Feb. 8 (Bloomberg) -- Hong Kong Exchanges & Clearing Ltd.’s plan to begin after-hours futures trading in the city is fueling concern it will force small brokerages to close and lead to further concentration of market share.
The world’s largest exchange company by market value plans to introduce in March a trading session from 5 p.m. to 11 p.m. for contracts on the Hang Seng Index, the Hang Seng China Enterprises Index and gold. The plan will place too much of a cost burden on the small brokers to stay open and manage risk during that time, said Francis Lun, Hong-Kong based managing director at Lyncean Securities Ltd.
The extra session will allow investors to hedge and adjust positions when news breaks in European hours, the exchange operator that owns the London Metal Exchange said in a submission to the city’s legislature. Local brokers are concerned that changes to Hong Kong’s market structure, with longer trading hours and the reinstatement of a closing auction, will mean they can’t compete.
“If you don’t participate your business will go away,” Lun, who also is president of the Hong Kong Institute of Financial Analysts, said in a telephone interview. “It’s really a no-win situation. You are forced to expand the trading hours by the futures exchange, but your increased trade or revenue will not be able to cover the increased cost.”
After-hours futures trading on the world’s sixth largest bourse by market capitalization is set to begin in March, pending approval from the Securities & Futures Commission, said Lorraine Chan, a spokeswoman for Hong Kong Exchanges.
Of the 571 Hong Kong stock-exchange participants, the biggest 14 accounted for 58 percent of the market in December and the largest 65 were responsible for 89 percent, according to statistics from the bourse’s website.
Representatives from the Hong Kong Securities & Futures Professionals Association, the Hong Kong Securities Professionals Association and the Hong Kong Securities & Futures Employees Union spoke in opposition to after-hours futures trading at a Hong Kong Legislative Council financial affairs meeting on Jan. 28. Eight people spoke against the proposal at the hearing while 12 supported it.
Forty-six companies and professionals, including Johannesburg Stock Exchange Ltd. and Bombay Stock Exchange Ltd., wrote in on the topic.
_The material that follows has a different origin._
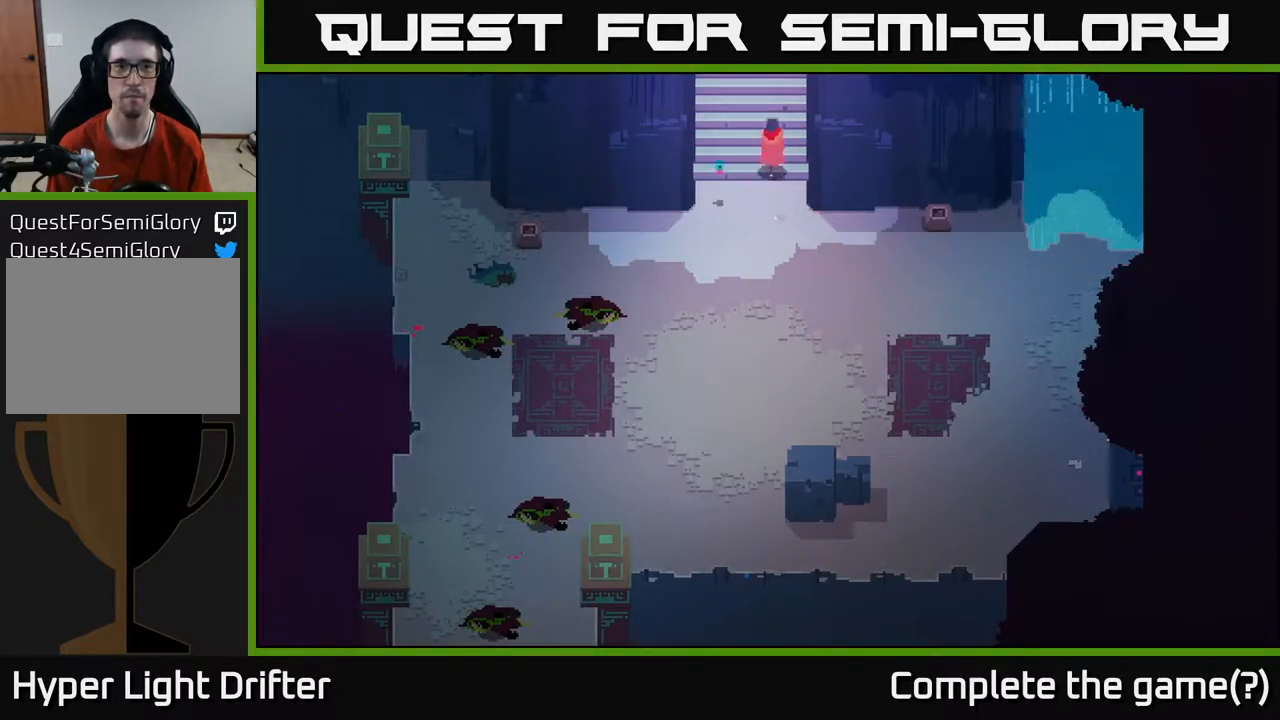
{"buttons": [], "left_stick": "up", "right_stick": "center", "events": []}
All 32 of the English-language submissions made public on the SFC website were in favor of the proposal.
“Just because some firms do not believe it will add to their bottom line does not mean Hong Kong should put on blinders and fail to compete on the global landscape,” David Friedland, managing director in Asia Pacific of Interactive Brokers Group Inc., a brokerage firm, said at the hearing. After-hours futures trading “will address market demand, increase the visibility of Hong Kong on the global stage and will be a net benefit to the local economy.”
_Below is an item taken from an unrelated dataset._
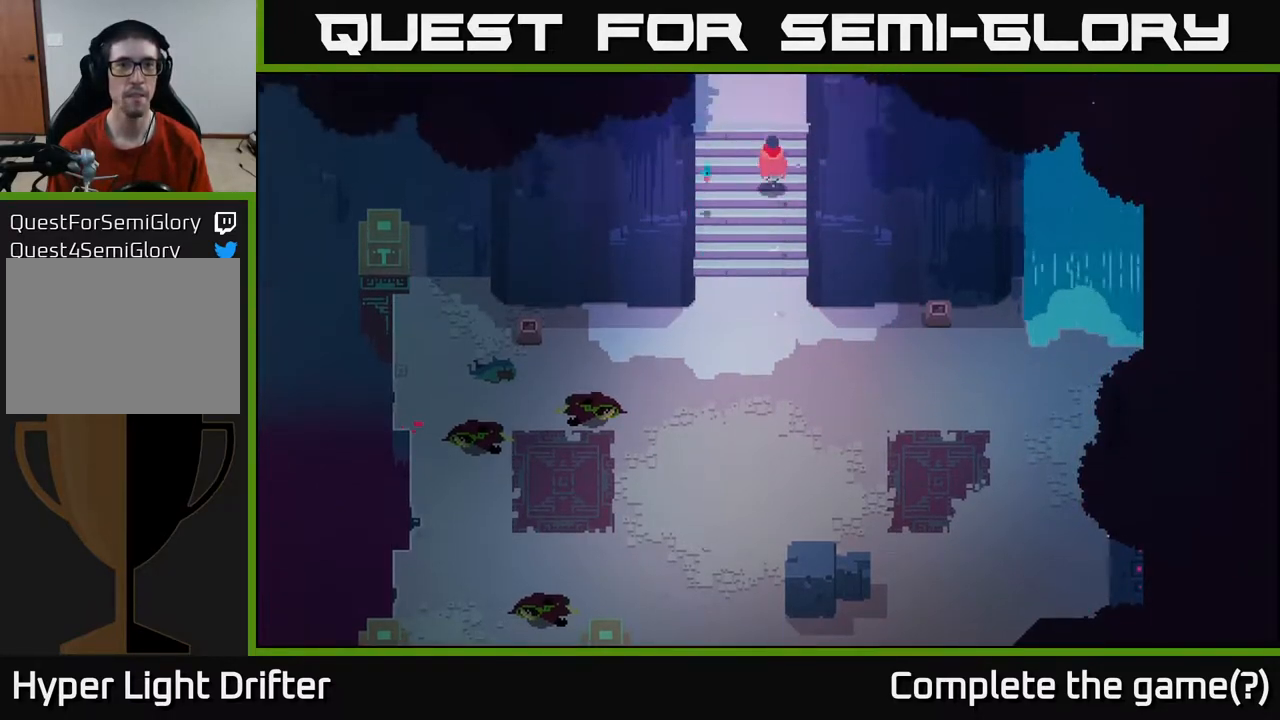
{"buttons": [], "left_stick": "up", "right_stick": "center", "events": []}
The city’s brokers protested after the exchange shortened its lunch break and promised to reinstate a closing auction for trading. Hong Kong Exchanges said shortening the midday break to one hour was necessary to align trading hours with China and is pressing for a closing auction to bring trading in line with international standards. The bourse previously had a two-hour break for lunch, the longest of any developed market.
After-hours futures trading also creates the infrastructure to later offer Chinese yuan, interest-rate and commodity futures, the exchange said. Global exchange operators including CME Group Inc., ASX Ltd., NYSE Euronext, Deutsche Borse AG and Japan Exchange Group Inc. offer after-hours futures trading on their derivatives platforms, the Hong Kong exchange noted in its initial consultation paper in May 2011.
Representatives from the three industry associations said it could adversely impact financial stability and add to market volatility. The exchange has proposed to limit price swings to 5 percent price during evening derivatives trading.
“We don’t want to stop globalization, however, our market is regional not global,” David Wong, chairman of the Hong Kong Securities & Futures Professionals Association, said at the Jan. 28 meeting. “This is different from commodities, gold and forex, where there can be around-the-clock trading. It’s difficult to control or manipulate such markets.”